[chimerax-users] Could you please inform the best advice to solve a structure via colabfold when GPU is an issue? I tried some routes already.

Fri Apr 14 16:03:30 PDT 2023

Hi Josh,

  Predicting 1300 residues is at the limit of what the ChimeraX AlphaFold tool can do because it uses Google Colab GPUs which have only 12 or 16 GB of memory.  With Colab Pro ($10/month) I never got a GPU with more than 16 GB.  But maybe there is some way if you research how online.  A GPU with 24 GB would easily handle 1300 amino acids.

  You might try the ColabFold web page (not ChimeraX) since it is using AlphaFold 2.3 which is supposed to handle larger structures with the same memory.  ChimeraX uses an older ColabFold version using AlphaFold 2.2 or 2.1 but will be updated in coming months.

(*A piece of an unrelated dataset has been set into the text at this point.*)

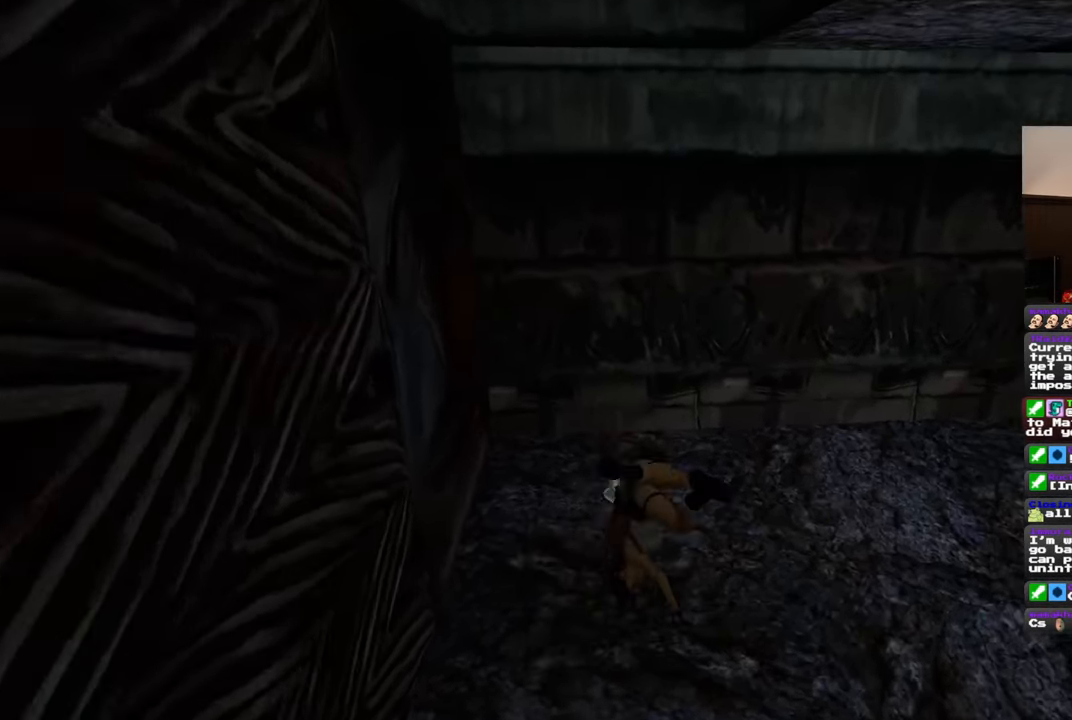
{"dt_ms": 500, "buttons": ["CROSS"], "left_stick": "center", "right_stick": "center", "events": [[183, "CROSS", "down"]]}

  Setting up your own AlphaFold on a Linux machine with a GPU with more than 16 GB is some trouble because it uses a few TBytes of databases.

  In the future I plan to allow ChimeraX to run AlphaFold jobs on your own paid cloud GPU account (e.g. AWS, Google Cloud, Lambda Cloud) and you could just pay to use a GPU with more memory.  But that is not likely to be working until then end of 2023.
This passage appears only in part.